**THE TASK:**
Arrange the text lines of all the rows below into a single numbered list, omitting blank lines and leaving the pictures out.

** begin **

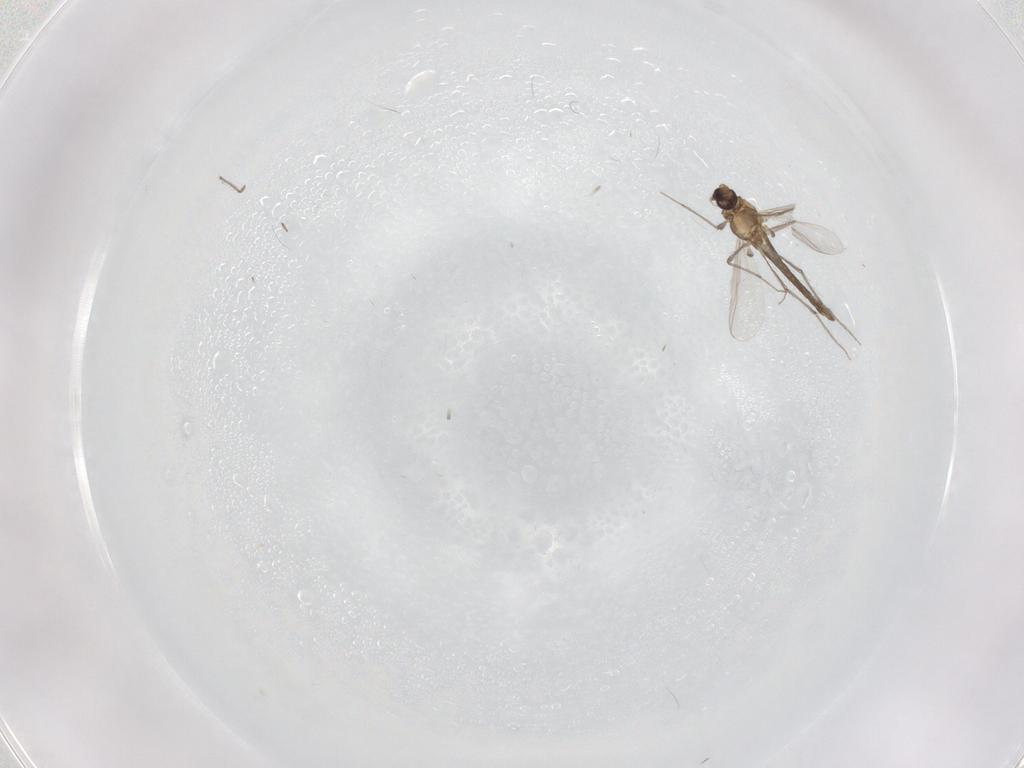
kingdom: Animalia
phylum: Arthropoda
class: Insecta
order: Diptera
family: Chironomidae
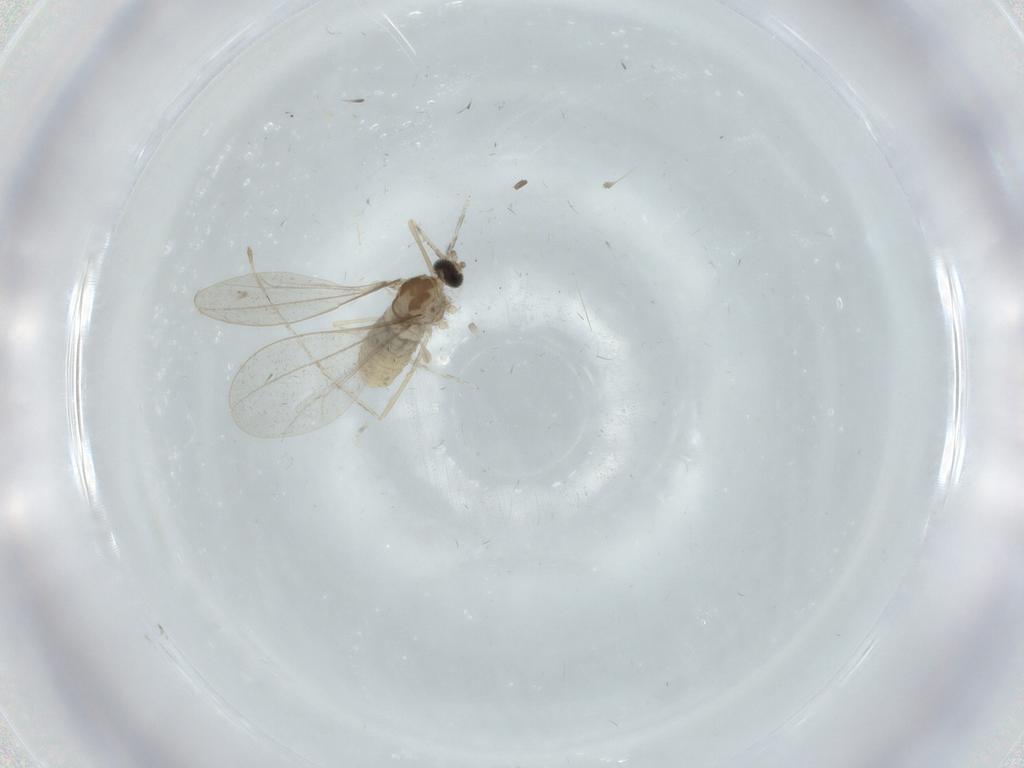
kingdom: Animalia
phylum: Arthropoda
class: Insecta
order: Diptera
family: Cecidomyiidae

** end **

**REPLY:**
1. kingdom: Animalia
2. phylum: Arthropoda
3. class: Insecta
4. order: Diptera
5. family: Chironomidae
6. kingdom: Animalia
7. phylum: Arthropoda
8. class: Insecta
9. order: Diptera
10. family: Cecidomyiidae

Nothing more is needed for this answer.